[Opening SOURCE INFORMATION section]

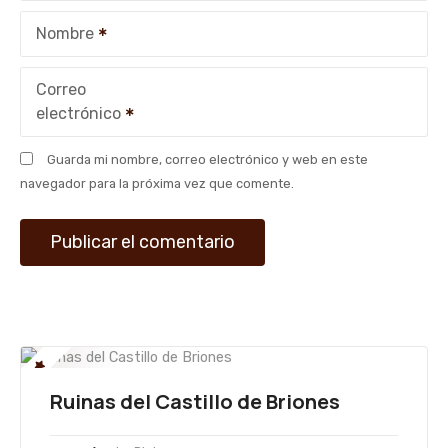
e
Nombre
n
t
Correo
electrónico
r
Guarda mi nombre, correo electrónico y web en este
a
navegador para la próxima vez que comente.
d
a
s
Ruinas del Castillo de Briones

[Closing SOURCE INFORMATION section]

TASK: Each of the records above needs to be transcribed exactly, apart from its pictures.

ANSWER AREA:
e
Nombre
n
t
Correo
electrónico
r
Guarda mi nombre, correo electrónico y web en este
a
navegador para la próxima vez que comente.
d
a
s
Ruinas del Castillo de Briones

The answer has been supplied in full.